● Bounding box prediction data
______

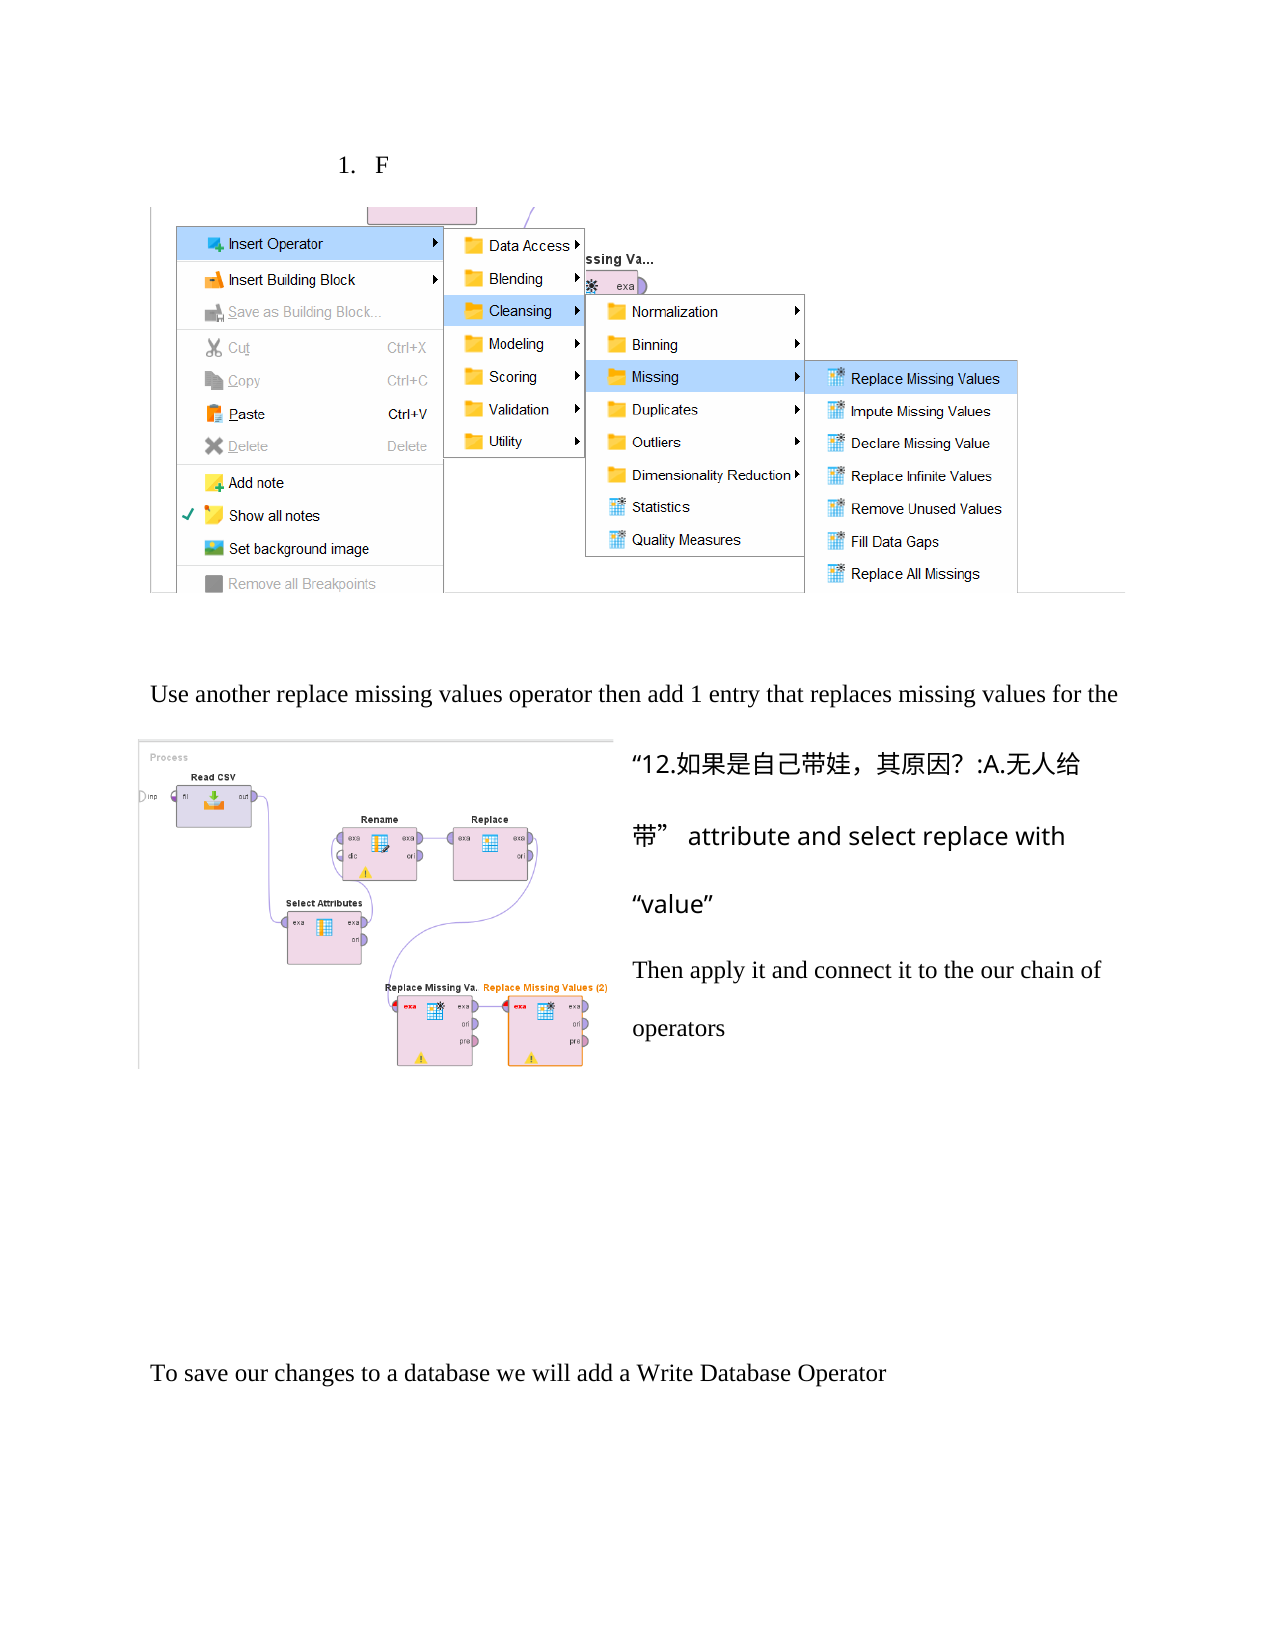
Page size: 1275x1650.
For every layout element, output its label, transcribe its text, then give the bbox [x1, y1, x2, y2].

text Then apply it and connect it to the our chain of operators [614, 955, 1125, 1041]
list F [337, 150, 1125, 179]
text Use another replace missing values operator then add 1 entry that replaces missing values for the “12.如果是自己带娃，其原因？:A.无人给带” attribute and select replace with “value” [150, 679, 1125, 921]
picture [137, 739, 614, 1069]
text To save our changes to a database we will add a Write Database Operator [150, 1358, 1125, 1386]
picture [150, 207, 1125, 593]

______

● What needs to be done
What the reply must contain is an exact transcription of the data above and none of its pictures.

● Solution
Page size: 1275x1650.
For every layout element, output its label, transcribe its text, then give the bbox [x1, y1, x2, y2].

text Then apply it and connect it to the our chain of operators [614, 955, 1125, 1041]
list F [337, 150, 1125, 179]
text Use another replace missing values operator then add 1 entry that replaces missing values for the “12.如果是自己带娃，其原因？:A.无人给带” attribute and select replace with “value” [150, 679, 1125, 921]
picture [137, 739, 614, 1069]
text To save our changes to a database we will add a Write Database Operator [150, 1358, 1125, 1386]
picture [150, 207, 1125, 593]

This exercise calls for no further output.